Bridge collapse into Necoslie River raises concerns

A private bridge over the Necoslie River collapsed on July 16, but still was not removed over a week later.

A private bridge over the Necoslie River collapsed on July 16, but still was not removed over a week later.

The bridge was connecting property on opposite sides of the river owned by Canyon Tree Farms, and was made of timbers preserved with creosote, creating concern for neighbours.

A Work Safe BC investigation into the bridge collapse because one man was injured when it occurred, meant the structure had to stay in place until the site investigation was completed, which a Work Safe BC investigator said on July 26 he believed had been done.

While checking on cows in a neighbouring field, Murray Hill saw the collapsed structure in the river, and said the area downstream at the time was “reeking” of creosote.

Hill helps manage cattle drinking from the river just downstream of the collapsed structure and was concerned for the potential effects of the creosote in the water if it was to stay there much longer.

Hill was frustrated with the lack of action by government in getting the bridge out of the water as soon as possible.

He tried to phone numbers at the Department of Fisheries and Oceans, and the local Ministry of Forests, Lands and Natural Resource Operations.

It was not until he contacted Joanne Vinnedge at the Ministry of Environment he received a response from someone in government, which he appreciated and said it shows she actually cares.

“I think the biggest thing here is this is a fish-bearing stream,” said Hill.

The Necoslie River runs into the Stuart River right where the Stuart runs out of Stuart Lake. Both rivers support a variety of different fish species.

Bridge and property owner Harry Hooke said while the collapse was being investigated he could not discuss the collapse but called it an “unfortunate incident” and said the bridge will be dealt with when it was released back into his control.

“You can’t move anything until they give you clearance to move it,” said Hooke.

He said there is no real threat to the river as the bridge had been over a river for thirty years before he put it in over the Necoslie, and it was not a concern then.

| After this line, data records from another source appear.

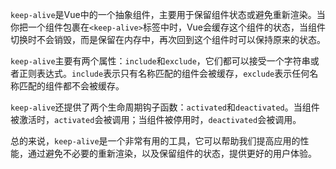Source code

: `keep-alive`是Vue中的一个抽象组件，主要用于保留组件状态或避免重新渲染。当你把一个组件包裹在`<keep-alive>`标签中时，Vue会缓存这个组件的状态，当组件切换时不会销毁，而是保留在内存中，再次回到这个组件时可以保持原来的状态。

`keep-alive`主要有两个属性：`include`和`exclude`，它们都可以接受一个字符串或者正则表达式。`include`表示只有名称匹配的组件会被缓存，`exclude`表示任何名称匹配的组件都不会被缓存。

`keep-alive`还提供了两个生命周期钩子函数：`activated`和`deactivated`。当组件被激活时，`activated`会被调用；当组件被停用时，`deactivated`会被调用。

总的来说，`keep-alive`是一个非常有用的工具，它可以帮助我们提高应用的性能，通过避免不必要的重新渲染，以及保留组件的状态，提供更好的用户体验。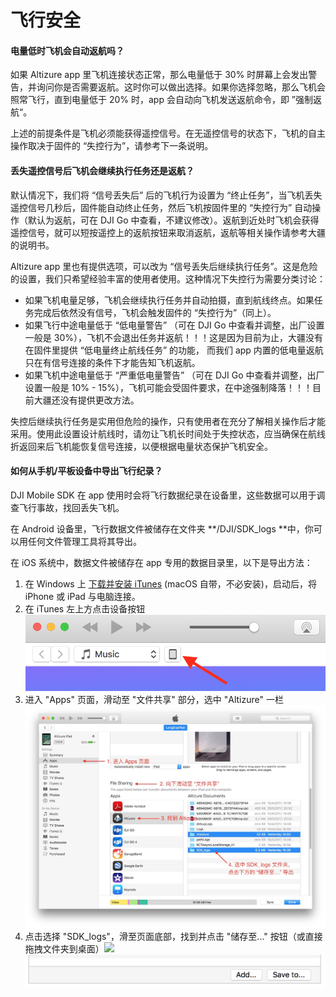 # 飞行安全

#### 电量低时飞机会自动返航吗？

如果 Altizure app 里飞机连接状态正常，那么电量低于 30% 时屏幕上会发出警告，并询问你是否需要返航。这时你可以做出选择。如果你选择忽略，那么飞机会照常飞行，直到电量低于 20% 时，app 会自动向飞机发送返航命令，即 ”强制返航“。

上述的前提条件是飞机必须能获得遥控信号。在无遥控信号的状态下，飞机的自主操作取决于固件的 “失控行为”，请参考下一条说明。

#### 丢失遥控信号后飞机会继续执行任务还是返航？

默认情况下，我们将 “信号丢失后” 后的飞机行为设置为 “终止任务”，当飞机丢失遥控信号几秒后，固件能自动终止任务，然后飞机按固件里的 “失控行为” 自动操作（默认为返航，可在 DJI Go 中查看，不建议修改）。返航到近处时飞机会获得遥控信号，就可以短按遥控上的返航按钮来取消返航，返航等相关操作请参考大疆的说明书。

Altizure app 里也有提供选项，可以改为 “信号丢失后继续执行任务”。这是危险的设置，我们只希望经验丰富的使用者使用。这种情况下失控行为需要分类讨论：

* 如果飞机电量足够，飞机会继续执行任务并自动拍摄，直到航线终点。如果任务完成后依然没有信号，飞机会触发固件的 “失控行为”（同上）。
* 如果飞行中途电量低于 “低电量警告” （可在 DJI Go 中查看并调整，出厂设置一般是 30%），飞机不会退出任务并返航！！！这是因为目前为止，大疆没有在固件里提供 “低电量终止航线任务” 的功能， 而我们 app 内置的低电量返航只在有信号连接的条件下才能告知飞机返航。
* 如果飞机中途电量低于 “严重低电量警告” （可在 DJI Go 中查看并调整，出厂设置一般是 10% - 15%），飞机可能会受固件要求，在中途强制降落！！！目前大疆还没有提供更改方法。

失控后继续执行任务是实用但危险的操作，只有使用者在充分了解相关操作后才能采用。使用此设置设计航线时，请勿让飞机长时间处于失控状态，应当确保在航线折返回来后飞机能恢复信号连接，以便根据电量状态保护飞机安全。

#### 如何从手机/平板设备中导出飞行纪录？

DJI Mobile SDK 在 app 使用时会将飞行数据纪录在设备里，这些数据可以用于调查飞行事故，找回丢失飞机。

在 Android 设备里，飞行数据文件被储存在文件夹 **/DJI/SDK\_logs **中，你可以用任何文件管理工具将其导出。

在 iOS 系统中，数据文件被储存在 app 专用的数据目录里，以下是导出方法：

1. 在 Windows 上 [下载并安装 iTunes](https://www.apple.com/cn/itunes) \(macOS 自带，不必安装\)，启动后，将 iPhone 或 iPad 与电脑连接。
2. 在 iTunes 左上方点击设备按钮![](/assets/Device.png)
3. 进入 "Apps" 页面，滑动至 "文件共享" 部分，选中 "Altizure" 一栏![](/assets/iTunes_CN.jpg)
4. 点击选择 "SDK\_logs"，滑至页面底部，找到并点击 "储存至..." 按钮（或直接拖拽文件夹到桌面）![](/save_to.png)![](/assets/save_to.png)



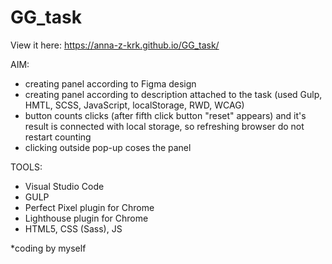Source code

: # GG_task

View it here: https://anna-z-krk.github.io/GG_task/

AIM:
- creating panel according to Figma design
- creating panel according to description attached to the task (used Gulp, HMTL, SCSS, JavaScript, localStorage, RWD, WCAG)
- button counts clicks (after fifth click button "reset" appears) and it's result is connected with local storage, so refreshing browser do not restart counting
- clicking outside pop-up coses the panel

TOOLS:
- Visual Studio Code
- GULP
- Perfect Pixel plugin for Chrome
- Lighthouse plugin for Chrome
- HTML5, CSS (Sass), JS

*coding by myself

Hooke also emphasized the current low flow of the river through the area at this time.

According to the Work Safe BC investigator, the bridge would be released within a matter of days back to the owner and could then be dealt with by the owner.

Hooke said he planned to remove it as soon as this happened.

The investigator also said a complaint had been filed to the Ministry of Environment and Environment Canada.

The Ministry of Environment did not return calls prior to press time.